What you are asked to do:
Reproduce every one of the lines below exactly, character for character, but leave the pictures out of your copy.

▽

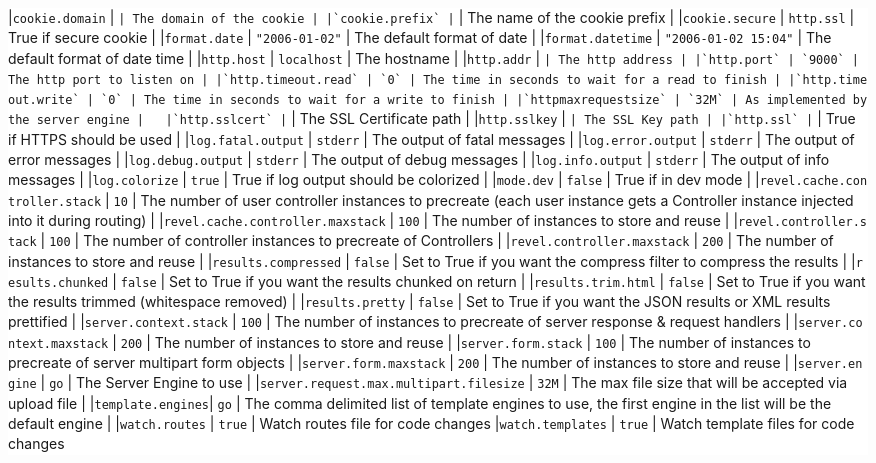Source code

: |`cookie.domain` | `` | The domain of the cookie |
|`cookie.prefix` | `` | The name of the cookie prefix  |
|`cookie.secure` |  `http.ssl` | True if secure cookie |
|`format.date` | `"2006-01-02"` | The default format of date |
|`format.datetime` | `"2006-01-02 15:04"` | The default format of date time |
|`http.host`  | `localhost` | The hostname |
|`http.addr` | `` | The http address |
|`http.port` | `9000` | The http port to listen on |
|`http.timeout.read` | `0` | The time in seconds to wait for a read to finish |
|`http.timeout.write` | `0` | The time in seconds to wait for a write to finish |
|`httpmaxrequestsize` | `32M` | As implemented by the server engine |  
|`http.sslcert` | `` | The SSL Certificate path |
|`http.sslkey` | `` | The SSL Key path |
|`http.ssl` | `` | True if HTTPS should be used |
|`log.fatal.output` | `stderr` | The output of fatal messages |
|`log.error.output` | `stderr` | The output of error messages |
|`log.debug.output` | `stderr` | The output of debug messages |
|`log.info.output` | `stderr` | The output of info messages |
|`log.colorize` | `true` | True if log output should be colorized |
|`mode.dev` | `false` | True if in dev mode |
|`revel.cache.controller.stack` | `10` | The number of user controller instances to precreate (each user instance gets a Controller instance injected into it during routing)  |
|`revel.cache.controller.maxstack` | `100` | The number of instances to store and reuse |
|`revel.controller.stack` | `100` | The number of controller instances to precreate of Controllers |
|`revel.controller.maxstack` | `200` | The number of instances to store and reuse |
|`results.compressed` | `false` | Set to True if you want the compress filter to compress the results  |
|`results.chunked` | `false` | Set to True if you want the results chunked on return |
|`results.trim.html` | `false` | Set to True if you want the results trimmed (whitespace removed) |
|`results.pretty` | `false` | Set to True if you want the JSON results or XML results  prettified |
|`server.context.stack` | `100` | The number of instances to precreate of server response & request handlers |
|`server.context.maxstack` | `200` | The number of instances to store and reuse |
|`server.form.stack` | `100` | The number of instances to precreate of server multipart form objects |
|`server.form.maxstack` | `200` | The number of instances to store and reuse |
|`server.engine` | `go` | The Server Engine to use |
|`server.request.max.multipart.filesize` | `32M` | The max file size that will be accepted via upload file |
|`template.engines`| `go` | The comma delimited list of template engines to use, the first engine in the list will be the default engine |
|`watch.routes` | `true` | Watch routes file for code changes
|`watch.templates` | `true` | Watch template files for code changes
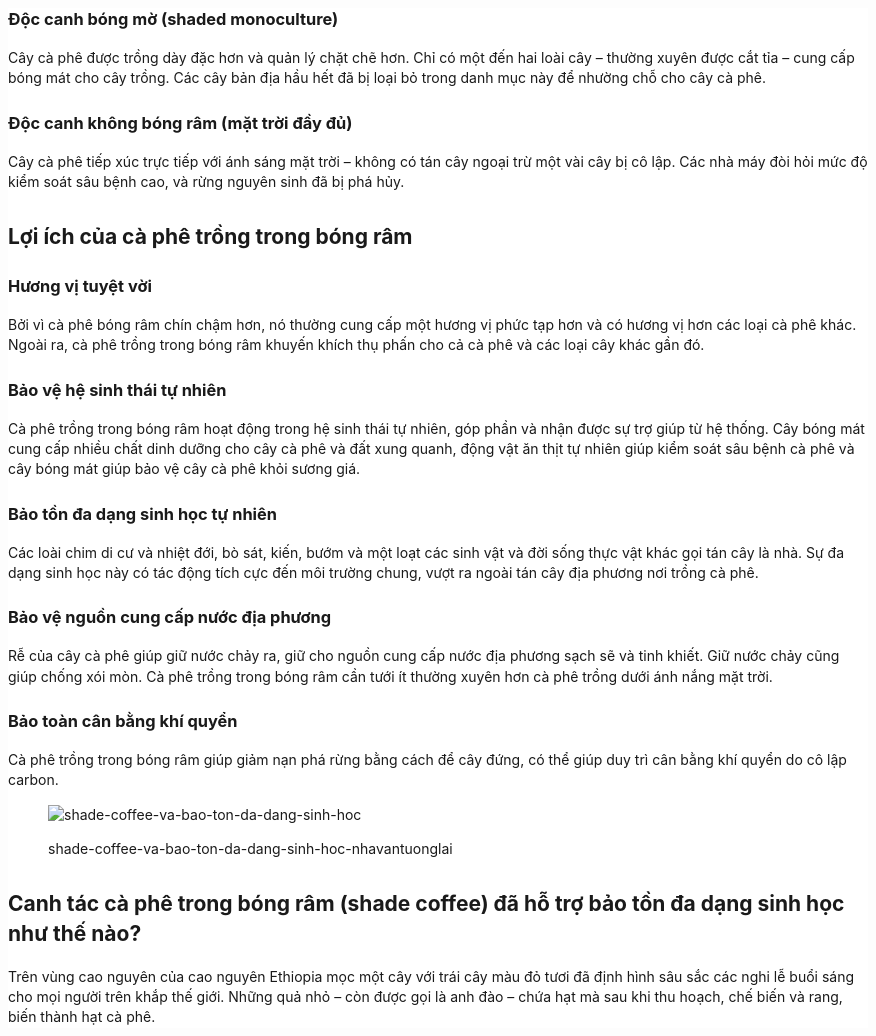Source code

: ### Độc canh bóng mờ (shaded monoculture)

Cây cà phê được trồng dày đặc hơn và quản lý chặt chẽ hơn. Chỉ có một đến hai loài cây – thường xuyên được cắt tỉa – cung cấp bóng mát cho cây trồng. Các cây bản địa hầu hết đã bị loại bỏ trong danh mục này để nhường chỗ cho cây cà phê.

### Độc canh không bóng râm (mặt trời đầy đủ)

Cây cà phê tiếp xúc trực tiếp với ánh sáng mặt trời – không có tán cây ngoại trừ một vài cây bị cô lập. Các nhà máy đòi hỏi mức độ kiểm soát sâu bệnh cao, và rừng nguyên sinh đã bị phá hủy.

## Lợi ích của cà phê trồng trong bóng râm

### Hương vị tuyệt vời

Bởi vì cà phê bóng râm chín chậm hơn, nó thường cung cấp một hương vị phức tạp hơn và có hương vị hơn các loại cà phê khác. Ngoài ra, cà phê trồng trong bóng râm khuyến khích thụ phấn cho cả cà phê và các loại cây khác gần đó.

### Bảo vệ hệ sinh thái tự nhiên

Cà phê trồng trong bóng râm hoạt động trong hệ sinh thái tự nhiên, góp phần và nhận được sự trợ giúp từ hệ thống. Cây bóng mát cung cấp nhiều chất dinh dưỡng cho cây cà phê và đất xung quanh, động vật ăn thịt tự nhiên giúp kiểm soát sâu bệnh cà phê và cây bóng mát giúp bảo vệ cây cà phê khỏi sương giá.

### Bảo tồn đa dạng sinh học tự nhiên

Các loài chim di cư và nhiệt đới, bò sát, kiến, bướm và một loạt các sinh vật và đời sống thực vật khác gọi tán cây là nhà. Sự đa dạng sinh học này có tác động tích cực đến môi trường chung, vượt ra ngoài tán cây địa phương nơi trồng cà phê.

### Bảo vệ nguồn cung cấp nước địa phương

Rễ của cây cà phê giúp giữ nước chảy ra, giữ cho nguồn cung cấp nước địa phương sạch sẽ và tinh khiết. Giữ nước chảy cũng giúp chống xói mòn. Cà phê trồng trong bóng râm cần tưới ít thường xuyên hơn cà phê trồng dưới ánh nắng mặt trời.

### Bảo toàn cân bằng khí quyển

Cà phê trồng trong bóng râm giúp giảm nạn phá rừng bằng cách để cây đứng, có thể giúp duy trì cân bằng khí quyển do cô lập carbon.

<figure><img src="https://data.nhavantuonglai.com/image/article/shade-coffee-va-bao-ton-da-dang-sinh-hoc-01.jpg" alt="shade-coffee-va-bao-ton-da-dang-sinh-hoc" height=100% width=100%><figcaption><p>shade-coffee-va-bao-ton-da-dang-sinh-hoc-nhavantuonglai</p></figcaption></figure>

## Canh tác cà phê trong bóng râm (shade coffee) đã hỗ trợ bảo tồn đa dạng sinh học như thế nào?

Trên vùng cao nguyên của cao nguyên Ethiopia mọc một cây với trái cây màu đỏ tươi đã định hình sâu sắc các nghi lễ buổi sáng cho mọi người trên khắp thế giới. Những quả nhỏ – còn được gọi là anh đào – chứa hạt mà sau khi thu hoạch, chế biến và rang, biến thành hạt cà phê.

△

Written answer:
Source code

: |`cookie.domain` | `` | The domain of the cookie |
|`cookie.prefix` | `` | The name of the cookie prefix  |
|`cookie.secure` |  `http.ssl` | True if secure cookie |
|`format.date` | `"2006-01-02"` | The default format of date |
|`format.datetime` | `"2006-01-02 15:04"` | The default format of date time |
|`http.host`  | `localhost` | The hostname |
|`http.addr` | `` | The http address |
|`http.port` | `9000` | The http port to listen on |
|`http.timeout.read` | `0` | The time in seconds to wait for a read to finish |
|`http.timeout.write` | `0` | The time in seconds to wait for a write to finish |
|`httpmaxrequestsize` | `32M` | As implemented by the server engine |  
|`http.sslcert` | `` | The SSL Certificate path |
|`http.sslkey` | `` | The SSL Key path |
|`http.ssl` | `` | True if HTTPS should be used |
|`log.fatal.output` | `stderr` | The output of fatal messages |
|`log.error.output` | `stderr` | The output of error messages |
|`log.debug.output` | `stderr` | The output of debug messages |
|`log.info.output` | `stderr` | The output of info messages |
|`log.colorize` | `true` | True if log output should be colorized |
|`mode.dev` | `false` | True if in dev mode |
|`revel.cache.controller.stack` | `10` | The number of user controller instances to precreate (each user instance gets a Controller instance injected into it during routing)  |
|`revel.cache.controller.maxstack` | `100` | The number of instances to store and reuse |
|`revel.controller.stack` | `100` | The number of controller instances to precreate of Controllers |
|`revel.controller.maxstack` | `200` | The number of instances to store and reuse |
|`results.compressed` | `false` | Set to True if you want the compress filter to compress the results  |
|`results.chunked` | `false` | Set to True if you want the results chunked on return |
|`results.trim.html` | `false` | Set to True if you want the results trimmed (whitespace removed) |
|`results.pretty` | `false` | Set to True if you want the JSON results or XML results  prettified |
|`server.context.stack` | `100` | The number of instances to precreate of server response & request handlers |
|`server.context.maxstack` | `200` | The number of instances to store and reuse |
|`server.form.stack` | `100` | The number of instances to precreate of server multipart form objects |
|`server.form.maxstack` | `200` | The number of instances to store and reuse |
|`server.engine` | `go` | The Server Engine to use |
|`server.request.max.multipart.filesize` | `32M` | The max file size that will be accepted via upload file |
|`template.engines`| `go` | The comma delimited list of template engines to use, the first engine in the list will be the default engine |
|`watch.routes` | `true` | Watch routes file for code changes
|`watch.templates` | `true` | Watch template files for code changes
Source code

: ### Độc canh bóng mờ (shaded monoculture)

Cây cà phê được trồng dày đặc hơn và quản lý chặt chẽ hơn. Chỉ có một đến hai loài cây – thường xuyên được cắt tỉa – cung cấp bóng mát cho cây trồng. Các cây bản địa hầu hết đã bị loại bỏ trong danh mục này để nhường chỗ cho cây cà phê.

### Độc canh không bóng râm (mặt trời đầy đủ)

Cây cà phê tiếp xúc trực tiếp với ánh sáng mặt trời – không có tán cây ngoại trừ một vài cây bị cô lập. Các nhà máy đòi hỏi mức độ kiểm soát sâu bệnh cao, và rừng nguyên sinh đã bị phá hủy.

## Lợi ích của cà phê trồng trong bóng râm

### Hương vị tuyệt vời

Bởi vì cà phê bóng râm chín chậm hơn, nó thường cung cấp một hương vị phức tạp hơn và có hương vị hơn các loại cà phê khác. Ngoài ra, cà phê trồng trong bóng râm khuyến khích thụ phấn cho cả cà phê và các loại cây khác gần đó.

### Bảo vệ hệ sinh thái tự nhiên

Cà phê trồng trong bóng râm hoạt động trong hệ sinh thái tự nhiên, góp phần và nhận được sự trợ giúp từ hệ thống. Cây bóng mát cung cấp nhiều chất dinh dưỡng cho cây cà phê và đất xung quanh, động vật ăn thịt tự nhiên giúp kiểm soát sâu bệnh cà phê và cây bóng mát giúp bảo vệ cây cà phê khỏi sương giá.

### Bảo tồn đa dạng sinh học tự nhiên

Các loài chim di cư và nhiệt đới, bò sát, kiến, bướm và một loạt các sinh vật và đời sống thực vật khác gọi tán cây là nhà. Sự đa dạng sinh học này có tác động tích cực đến môi trường chung, vượt ra ngoài tán cây địa phương nơi trồng cà phê.

### Bảo vệ nguồn cung cấp nước địa phương

Rễ của cây cà phê giúp giữ nước chảy ra, giữ cho nguồn cung cấp nước địa phương sạch sẽ và tinh khiết. Giữ nước chảy cũng giúp chống xói mòn. Cà phê trồng trong bóng râm cần tưới ít thường xuyên hơn cà phê trồng dưới ánh nắng mặt trời.

### Bảo toàn cân bằng khí quyển

Cà phê trồng trong bóng râm giúp giảm nạn phá rừng bằng cách để cây đứng, có thể giúp duy trì cân bằng khí quyển do cô lập carbon.

<figure><img src="https://data.nhavantuonglai.com/image/article/shade-coffee-va-bao-ton-da-dang-sinh-hoc-01.jpg" alt="shade-coffee-va-bao-ton-da-dang-sinh-hoc" height=100% width=100%><figcaption><p>shade-coffee-va-bao-ton-da-dang-sinh-hoc-nhavantuonglai</p></figcaption></figure>

## Canh tác cà phê trong bóng râm (shade coffee) đã hỗ trợ bảo tồn đa dạng sinh học như thế nào?

Trên vùng cao nguyên của cao nguyên Ethiopia mọc một cây với trái cây màu đỏ tươi đã định hình sâu sắc các nghi lễ buổi sáng cho mọi người trên khắp thế giới. Những quả nhỏ – còn được gọi là anh đào – chứa hạt mà sau khi thu hoạch, chế biến và rang, biến thành hạt cà phê.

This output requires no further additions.